“What did you say was your address?” asked Witherby, taking out his note-book. “My wife will certainly call. She's down at Nantasket now, but she'll be up the first part of September, and then she'll call. Good afternoon.”
They shook hands at last, and Bartley ran home to Marcia. He burst into the room with a glowing face. “Well, Marcia,” he shouted, “I've got my basis!”
“Hush! No! Don't be so loud! You haven't!” she answered, springing to her feet. “I don't believe it! How hot you are!”
“I've been running—almost all the way from the Events office. I've got a place on the Events,—assistant managing-editor,—thirty dollars a week,” he panted.
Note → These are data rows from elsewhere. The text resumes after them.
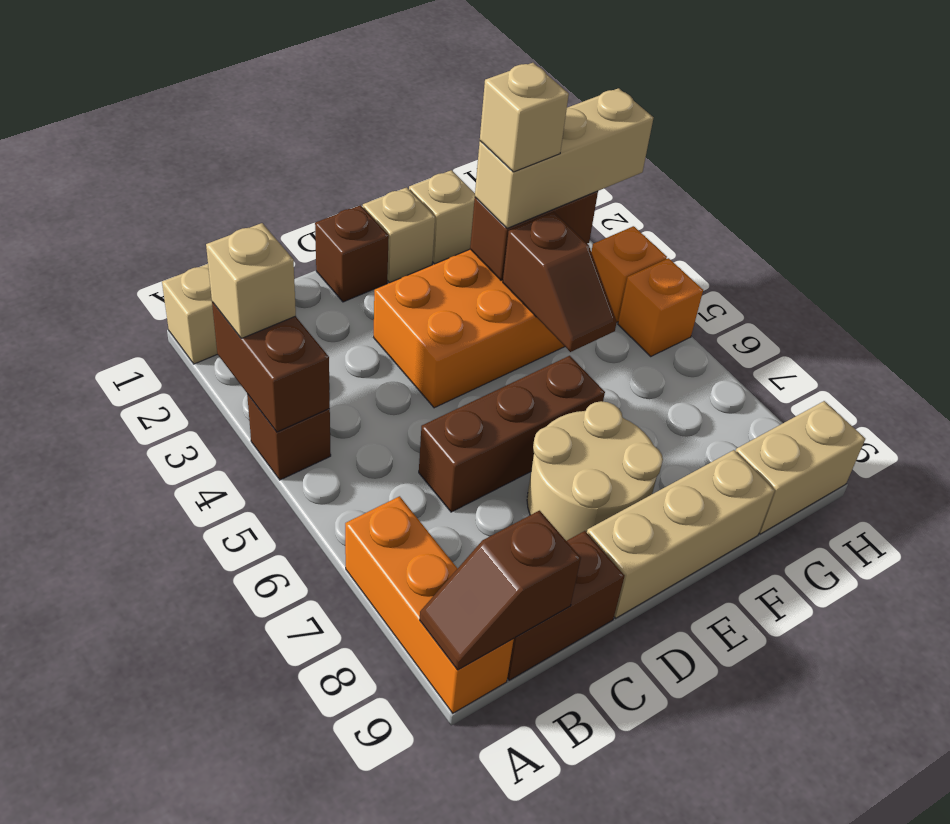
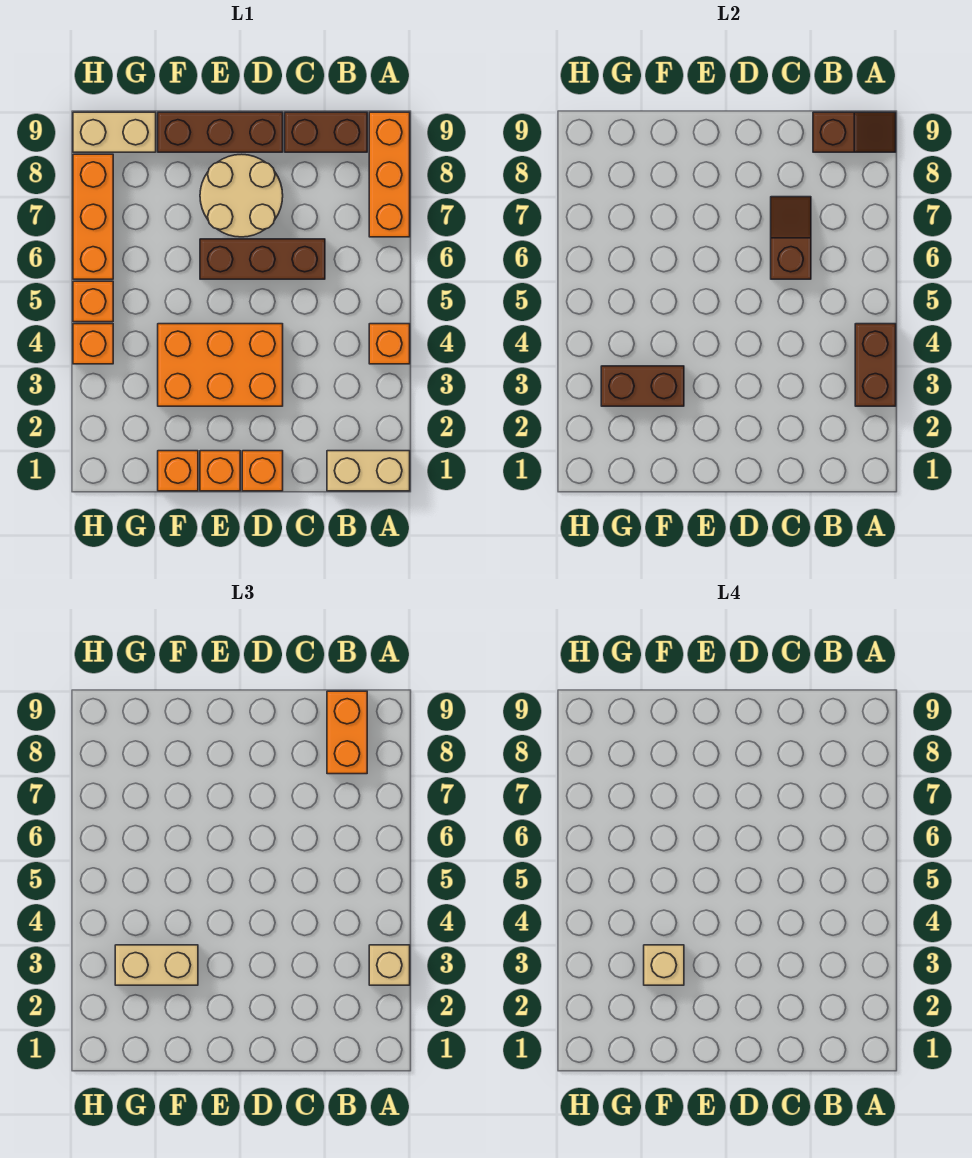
brown 1x1 brick [247,394,331,480] -> orange 1x1 brick [369,324,410,364]
none -> orange 1x2 brick [327,691,367,774]
brown 1x1 brick [315,205,389,302] -> orange 1x1 brick [242,451,283,491]
tan 1x3 brick [587,450,775,618] -> brown 1x3 brick [158,112,283,152]
tan 1x1 brick [363,187,435,283] -> orange 1x1 brick [200,451,240,491]
tan 1x1 brick [409,170,475,264] -> orange 1x1 brick [158,451,198,491]
tan 1x3 brick [475,88,653,228] -> tan 1x2 brick [115,945,198,985]
brown 1x2 slope [503,212,617,352] -> brown 1x2 slope moved to [771,197,811,279]
none -> orange 1x3 brick [73,154,113,279]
“I knew you would succeed yet,—I knew you would, if I could only have a little patience. I've been scolding myself ever since you went. I thought you were going to do something desperate, and I had driven you to it. But Bartley, Bartley! It can't be true, is it? Here, here! Do take this fan. Or no, I'll fan you, if you'll let me sit on your knee! O poor thing, how hot you are! But I thought you wouldn't white for the Events; I thought you hated that old Witherby, who acted so ugly to you when you first came.”
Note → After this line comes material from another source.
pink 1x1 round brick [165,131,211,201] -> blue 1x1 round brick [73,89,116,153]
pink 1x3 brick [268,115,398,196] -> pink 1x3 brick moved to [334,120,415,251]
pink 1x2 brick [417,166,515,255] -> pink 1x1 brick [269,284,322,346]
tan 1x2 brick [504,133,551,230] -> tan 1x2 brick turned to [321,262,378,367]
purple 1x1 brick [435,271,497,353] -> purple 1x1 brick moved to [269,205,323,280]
“Oh, Witherby is a pretty good old fellow,” said Bartley, who had begun to get his breath again. He gave her a full history of the affair, and they rejoiced together over it, and were as happy as if Bartley had been celebrating a high and honorable good fortune. She was too ignorant to feel the disgrace, if there were any, in the compact which Bartley had closed, and he had no principles, no traditions, by which to perceive it. To them it meant unlimited prosperity; it meant provision for the future, which was to bring a new responsibility and a new care.
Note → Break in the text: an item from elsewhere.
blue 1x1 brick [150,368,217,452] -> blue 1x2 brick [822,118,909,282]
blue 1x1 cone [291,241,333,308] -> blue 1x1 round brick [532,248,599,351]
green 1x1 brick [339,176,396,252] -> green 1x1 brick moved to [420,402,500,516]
“We will take the parlor with the alcove, now,” said Bartley. “Don't excite yourself,” he added, with tender warning.
“No, no,” she said, pillowing her head on his shoulder, and shedding peaceful tears.
“It doesn't seem as if we should ever quarrel again, does it?”
“No, no! We never shall,” she murmured. “It has always come from my worrying you about the law, and I shall never do that any more. If you like journalism better, I shall not urge you any more to leave it, now you've got your basis.”